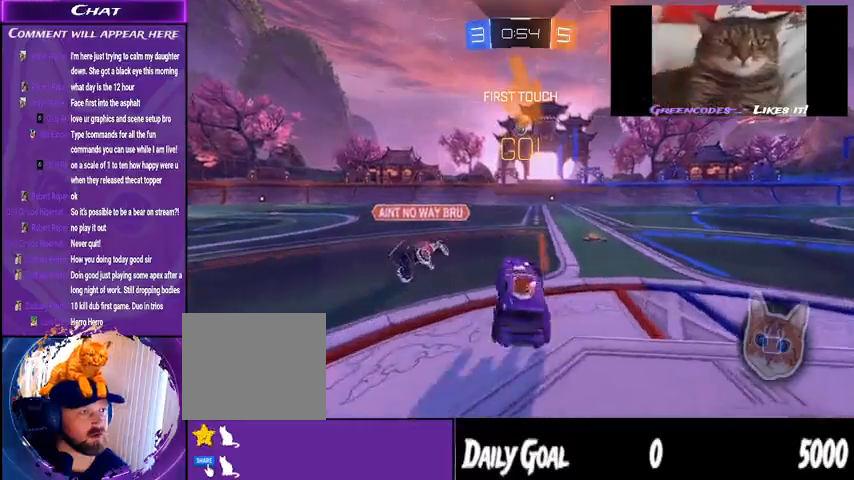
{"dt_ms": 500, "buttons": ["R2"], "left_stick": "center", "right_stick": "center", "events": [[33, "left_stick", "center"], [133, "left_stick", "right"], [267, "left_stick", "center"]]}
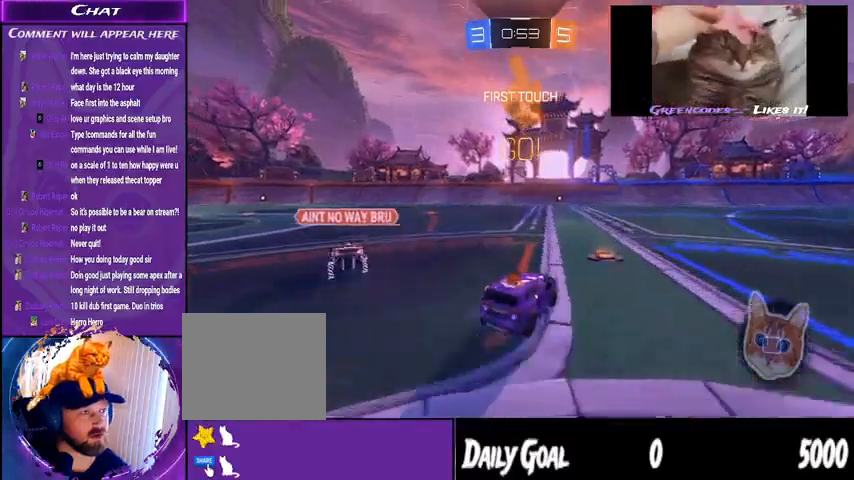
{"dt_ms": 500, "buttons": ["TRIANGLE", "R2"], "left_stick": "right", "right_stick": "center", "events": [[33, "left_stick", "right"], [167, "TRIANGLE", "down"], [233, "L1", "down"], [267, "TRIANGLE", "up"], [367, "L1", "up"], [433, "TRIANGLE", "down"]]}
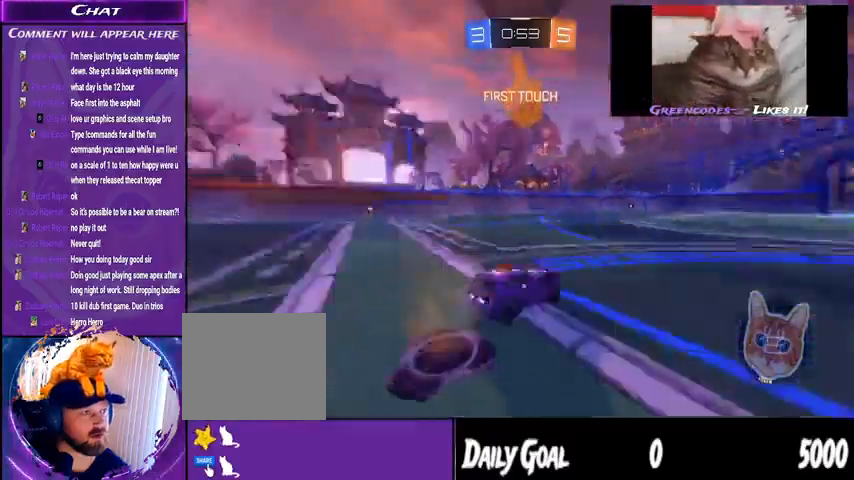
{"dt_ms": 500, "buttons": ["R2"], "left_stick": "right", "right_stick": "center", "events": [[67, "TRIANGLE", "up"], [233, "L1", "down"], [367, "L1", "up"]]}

____________

Each line above is to be repeated exactly as written; no picture is carried over.

{"dt_ms": 500, "buttons": ["R2"], "left_stick": "center", "right_stick": "center", "events": [[33, "left_stick", "center"], [133, "left_stick", "right"], [267, "left_stick", "center"]]}
{"dt_ms": 500, "buttons": ["TRIANGLE", "R2"], "left_stick": "right", "right_stick": "center", "events": [[33, "left_stick", "right"], [167, "TRIANGLE", "down"], [233, "L1", "down"], [267, "TRIANGLE", "up"], [367, "L1", "up"], [433, "TRIANGLE", "down"]]}
{"dt_ms": 500, "buttons": ["R2"], "left_stick": "right", "right_stick": "center", "events": [[67, "TRIANGLE", "up"], [233, "L1", "down"], [367, "L1", "up"]]}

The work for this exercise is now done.